▸ What needs to be done
Would you repeat every line of the entries below word for word, with nothing changed?
===== Supplied records =====
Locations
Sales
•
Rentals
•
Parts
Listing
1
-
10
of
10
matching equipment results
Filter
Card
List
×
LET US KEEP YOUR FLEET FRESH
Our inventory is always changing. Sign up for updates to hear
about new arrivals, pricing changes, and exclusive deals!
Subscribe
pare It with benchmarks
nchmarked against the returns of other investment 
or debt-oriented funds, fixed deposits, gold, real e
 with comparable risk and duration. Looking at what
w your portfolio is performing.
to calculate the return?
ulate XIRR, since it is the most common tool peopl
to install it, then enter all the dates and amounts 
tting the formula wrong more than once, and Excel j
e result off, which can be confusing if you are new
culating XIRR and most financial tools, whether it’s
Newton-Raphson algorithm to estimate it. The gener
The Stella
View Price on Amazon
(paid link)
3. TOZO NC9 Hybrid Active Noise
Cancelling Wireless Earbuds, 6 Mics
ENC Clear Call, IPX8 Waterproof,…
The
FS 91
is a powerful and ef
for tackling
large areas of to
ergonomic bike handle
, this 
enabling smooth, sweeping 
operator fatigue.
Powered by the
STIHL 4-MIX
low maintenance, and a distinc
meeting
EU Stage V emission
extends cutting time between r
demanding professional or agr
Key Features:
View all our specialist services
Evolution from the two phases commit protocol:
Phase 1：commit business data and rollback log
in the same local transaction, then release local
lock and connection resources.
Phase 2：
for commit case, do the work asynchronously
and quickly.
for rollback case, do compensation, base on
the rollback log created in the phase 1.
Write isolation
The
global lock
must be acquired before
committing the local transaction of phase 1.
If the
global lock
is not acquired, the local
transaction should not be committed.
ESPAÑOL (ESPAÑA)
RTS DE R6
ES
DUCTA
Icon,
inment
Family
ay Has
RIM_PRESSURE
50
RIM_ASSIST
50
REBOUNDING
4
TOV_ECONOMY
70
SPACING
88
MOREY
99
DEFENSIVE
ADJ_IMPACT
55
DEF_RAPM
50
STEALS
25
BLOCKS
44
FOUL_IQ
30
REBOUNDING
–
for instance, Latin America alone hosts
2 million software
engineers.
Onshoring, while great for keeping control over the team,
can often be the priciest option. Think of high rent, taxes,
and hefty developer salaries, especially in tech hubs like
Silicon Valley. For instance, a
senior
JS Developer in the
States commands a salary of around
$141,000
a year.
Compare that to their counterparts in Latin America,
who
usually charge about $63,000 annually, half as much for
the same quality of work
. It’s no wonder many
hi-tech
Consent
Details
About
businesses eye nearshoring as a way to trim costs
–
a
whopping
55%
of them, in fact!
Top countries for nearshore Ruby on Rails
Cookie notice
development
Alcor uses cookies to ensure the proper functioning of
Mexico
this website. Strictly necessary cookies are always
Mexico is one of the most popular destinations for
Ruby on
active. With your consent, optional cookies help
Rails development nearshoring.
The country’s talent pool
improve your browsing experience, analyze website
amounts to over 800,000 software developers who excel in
=====
▸ Completed task
Locations
Sales
•
Rentals
•
Parts
Listing
1
-
10
of
10
matching equipment results
Filter
Card
List
×
LET US KEEP YOUR FLEET FRESH
Our inventory is always changing. Sign up for updates to hear
about new arrivals, pricing changes, and exclusive deals!
Subscribe
pare It with benchmarks
nchmarked against the returns of other investment 
or debt-oriented funds, fixed deposits, gold, real e
 with comparable risk and duration. Looking at what
w your portfolio is performing.
to calculate the return?
ulate XIRR, since it is the most common tool peopl
to install it, then enter all the dates and amounts 
tting the formula wrong more than once, and Excel j
e result off, which can be confusing if you are new
culating XIRR and most financial tools, whether it’s
Newton-Raphson algorithm to estimate it. The gener
The Stella
View Price on Amazon
(paid link)
3. TOZO NC9 Hybrid Active Noise
Cancelling Wireless Earbuds, 6 Mics
ENC Clear Call, IPX8 Waterproof,…
The
FS 91
is a powerful and ef
for tackling
large areas of to
ergonomic bike handle
, this 
enabling smooth, sweeping 
operator fatigue.
Powered by the
STIHL 4-MIX
low maintenance, and a distinc
meeting
EU Stage V emission
extends cutting time between r
demanding professional or agr
Key Features:
View all our specialist services
Evolution from the two phases commit protocol:
Phase 1：commit business data and rollback log
in the same local transaction, then release local
lock and connection resources.
Phase 2：
for commit case, do the work asynchronously
and quickly.
for rollback case, do compensation, base on
the rollback log created in the phase 1.
Write isolation
The
global lock
must be acquired before
committing the local transaction of phase 1.
If the
global lock
is not acquired, the local
transaction should not be committed.
ESPAÑOL (ESPAÑA)
RTS DE R6
ES
DUCTA
Icon,
inment
Family
ay Has
RIM_PRESSURE
50
RIM_ASSIST
50
REBOUNDING
4
TOV_ECONOMY
70
SPACING
88
MOREY
99
DEFENSIVE
ADJ_IMPACT
55
DEF_RAPM
50
STEALS
25
BLOCKS
44
FOUL_IQ
30
REBOUNDING
–
for instance, Latin America alone hosts
2 million software
engineers.
Onshoring, while great for keeping control over the team,
can often be the priciest option. Think of high rent, taxes,
and hefty developer salaries, especially in tech hubs like
Silicon Valley. For instance, a
senior
JS Developer in the
States commands a salary of around
$141,000
a year.
Compare that to their counterparts in Latin America,
who
usually charge about $63,000 annually, half as much for
the same quality of work
. It’s no wonder many
hi-tech
Consent
Details
About
businesses eye nearshoring as a way to trim costs
–
a
whopping
55%
of them, in fact!
Top countries for nearshore Ruby on Rails
Cookie notice
development
Alcor uses cookies to ensure the proper functioning of
Mexico
this website. Strictly necessary cookies are always
Mexico is one of the most popular destinations for
Ruby on
active. With your consent, optional cookies help
Rails development nearshoring.
The country’s talent pool
improve your browsing experience, analyze website
amounts to over 800,000 software developers who excel in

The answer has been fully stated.